• TEXTAUSZUG:
§

Neue Filmstudios sind notwendig

„A” und „O”, um Wien künftig sowohl für heimische als auch internationale Produktionen als Filmmetropole zu positionieren, sei die Verbesserung der dafür notwendigen Infrastruktur. „Bis Ende 2023 entstehen die beiden HQ7 Studios in Kooperation mit dem Wiener Hafen. Die beiden Studiohallen mit einer Größe von 1000 und 2000 Quadratmetern entsprechen den neuesten technischen Standards sowie Green Filming-Kriterien und werden Ende des Jahres abgeschlossen sein”, schildert Matula. Für Thomas Kiennast sei das nur ein erster in die richtige Richtung: „Wenn man ernsthaft als Filmstadt angesehen werden will, ,braucht es da noch weiter Maßnahmen. In anderen Großstädten gibt es richtige Studiokomplexe - deswegen ist der Bau der beiden Studios sicher positiv, kann aber nur ein Anfang sein.” Dass sich weitere Investitionen in den Filmstandort Wien lohnen, ist auch Brigitte Matula Überzeugung: „Der gesamte Wirtschaftsstandort profitiert, wenn in Wien gedreht wird. Man denke an die ganzen Dienstleistungen, die mit einem Dreh einhergehen, die ganzen Techniker und natürlich auch der Tourismus. Für jeden Euro, der in die Filmwirtschaft fließt, kommen drei zurück”, betont sie.

§

• VORLIEGENDE ZEILEN:
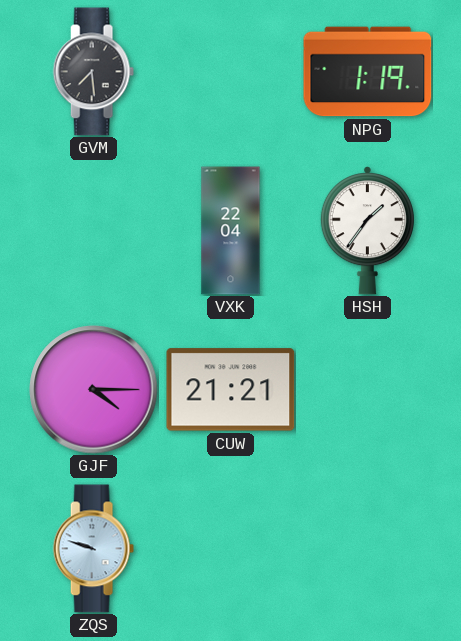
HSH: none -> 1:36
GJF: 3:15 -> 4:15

§

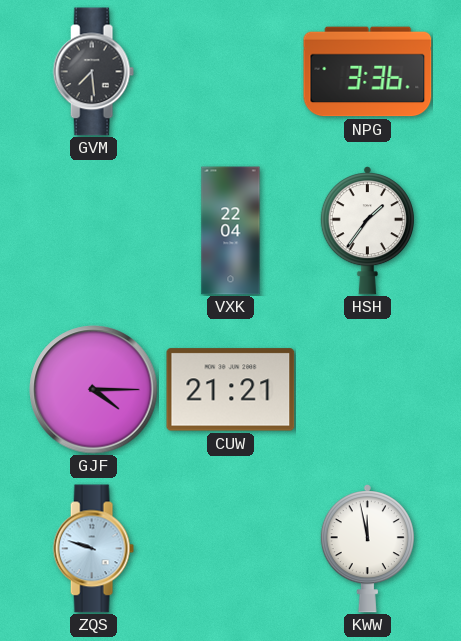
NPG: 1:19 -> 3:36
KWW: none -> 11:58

§

• ARBEITSAUFTRAG A: Übertragen Sie diesen Satz aus dem Textauszug über die Wiener Filmstudios ins Englische: „Der gesamte Wirtschaftsstandort profitiert, wenn in Wien gedreht wird.“
• ARBEITSAUFTRAG B: Schreiben Sie den Textauszug über die Filmstudios in Wien im Anschluss an seinen letzten Satz weiter.

• ENDERGEBNIS A: The business location as a whole benefits when filming takes place in Vienna.

• ENDERGEBNIS B:
Nachhaltigkeit wird auch in der Filmbranche immer wichtiger

Eine große Rolle für die Zukunft des Films spielt auch das Thema Nachhaltigkeit, sind sich die drei Experten einig. „Die Ökologisierung des Films ist eine Verantwortung, die man als Produzent tragen muss und die wir mit unserem Unternehmen gerne tragen wollen, auch wenn es nicht immer einfach ist”, erzählt Kiennast. „Genau aus diesem Grund hat beispielsweise meine Frau unser Catering-Unternehmen gegründet, das sich auf vegetarische Verpflegung spezialisiert.” Aber auch die Abfallvermeidung am Set, die Nutzung von Elektromobilität oder öffentlichen Verkehrsmitteln sind Maßnahmen, die Filmschaffende wie Kiennast und Scheid bereits setzen. „Sofern es zeitlich möglich ist, lassen wir zum Beispiel die Filmcrews via Öffis anreisen, anstatt sie einfliegen zu lassen”, so Kiennast.

Wien hat großes Potenzial

Dass Wien in Zukunft eine tragende Rolle in der Welt des Films übernehmen kann, ist man von allen Seiten überzeugt. Denn: „In Österreich und in Wien werden richtig gute Filme gemacht, das war schon immer so - wir haben tolle Schauspieler und Regisseure. Ich würde mir wünschen, dass das stärker in den Köpfen der Menschen ankommt”, erklärt der Wiener Filmemacher.